In my last post, I mentioned Tesla’s brand identity – technology, performance, design.  Tesla consumers pay up for the brand and its design. In brand strategy, I (and others) see a lot of parallels between Tesla and Apple. Both are status brands, and both use their brand identity to maintain premium pricing. Tesla has clearly been paying attention.

Take a look at Apple’s brand – design, performance, and reliability. People pay significantly more for Apple products than for similarly performing products from other companies. When the iPhone first appeared, its performance blew away other then-existing smartphones. Over time, it’s hard to say that Android phone performance hasn’t caught up with the iPhone. All the same apps. Great processing, camera and screen technologies. Sharp-looking industrial design. Most reviewers rate Google Now as better than Siri. Yet Apple is the smartphone company making the profits.

Apple leveraged their early technology lead to build their brand, and now the brand delivers the economic rents. Apple Music is a late entrant to the streaming music market, but its brand enabled it to quickly become a top player.

Now let’s look at Tesla and its electric vehicles. Nothing else on the road performs like Tesla’s current lineup, and Tesla can charge a premium for their products. Like Apple, Tesla’s product design, manufacturing quality and subsequent product reliability are outstanding. Tesla is using its early technology lead to build its brand identity for technology, performance, design and reliability. If/when competitor technologies eventually catch up to Tesla, Tesla will still be able to earn economic rents on their brand.

So what’s this got to do with medical devices?

Tesla (and Apple) show us that long term business success requires more than just development of products and patents. It demands the development of a unique, hard-to-duplicate intellectual asset that provides ongoing value to the customer. For consumer products, that intellectual asset is the brand.

It’s rare that brand identity carries similar weight in medical devices, medical device customers are businesses, not consumers. Intuitive Surgical is likely the best example of successful branding in devices. Even if other approaches are just as safe/effective as Intuitive’s robot, customers still pay up for Intuitive. Intuitive is also unique in that its brand is valued by patients / consumers.

But I’d like to propose that the closest equivalent of brand identity in most healthcare is clinical value evidence. (I’m using Porter’s definition of clinical value: “value is defined as the health outcomes achieved that matter to patients relative to the cost of achieving those outcomes”). Brand identity is the intellectual asset valued by consumers (it increases the perceived value of the product and provides a competitive barrier), while clinical value evidence is the intellectual asset valued by payers and providers. Value-based pricing can only be achieved for innovative medical devices by generating the clinical value evidence needed to convince payers and providers to invest. Once the clinical value is demonstrated, product changes and expansions into adjacent market segments become easier. A great example: Barrx ran a fantastic clinical program, and would-be competitors face a massive challenge trying to enter the esophageal ablation market.  The recently introduced scope-attached RFA product gets a halo effect from the clinical value evidence of the original balloon-based system.

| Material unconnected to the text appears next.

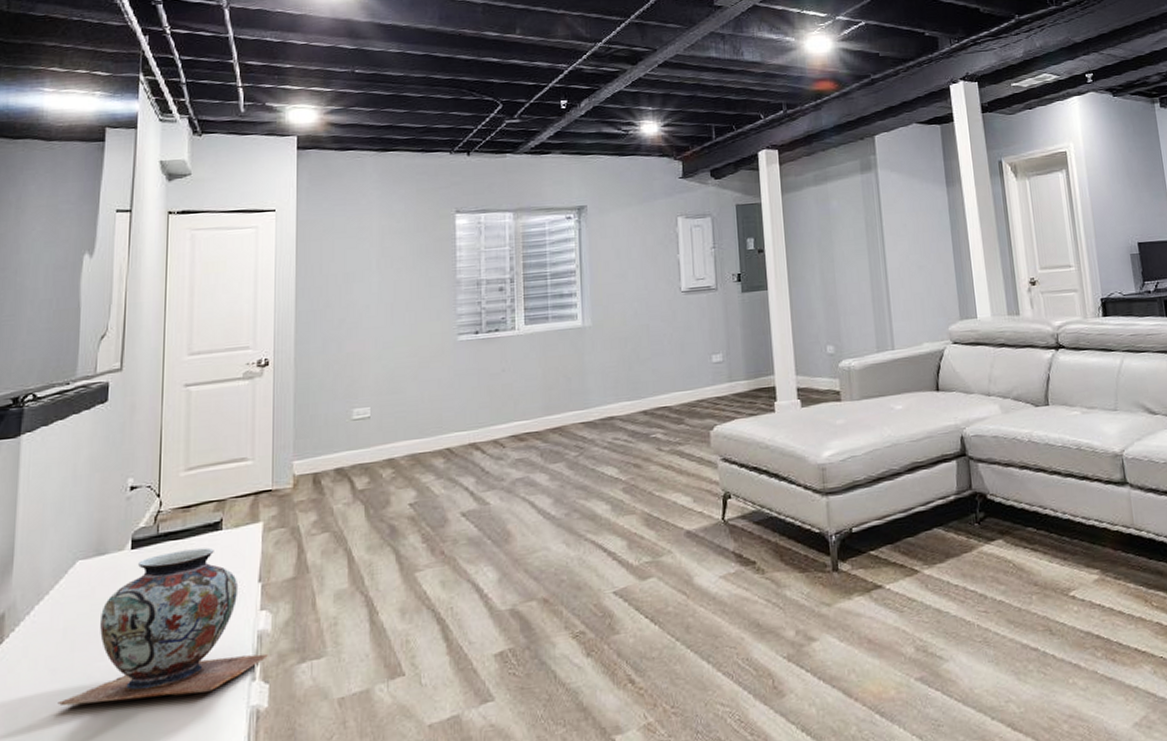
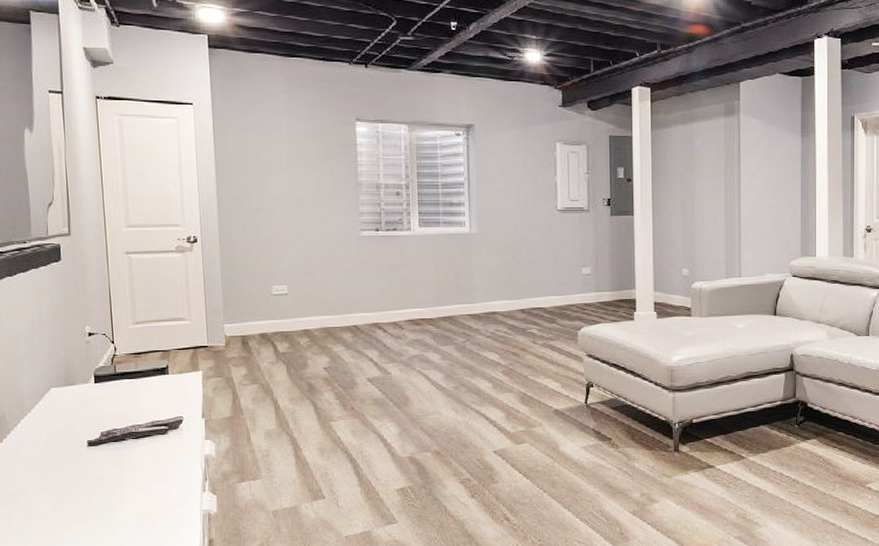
decorative vase: present [57,547,269,706] -> none [49,387,215,497]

So what’s the lesson for medical device companies? In the expanding value-based healthcare world, clinical value evidence is becoming the intellectual asset that underpins the ability to achieve longer term value-based pricing, even in the presence of competitors with similar technologies. The generation of clinical value evidence, via clinical studies and economic analyses, required device companies to invest over time, in the same way that consumer companies make investments in building their brand. Innovative medical device companies that fail to make these investments risk their products becoming commoditized.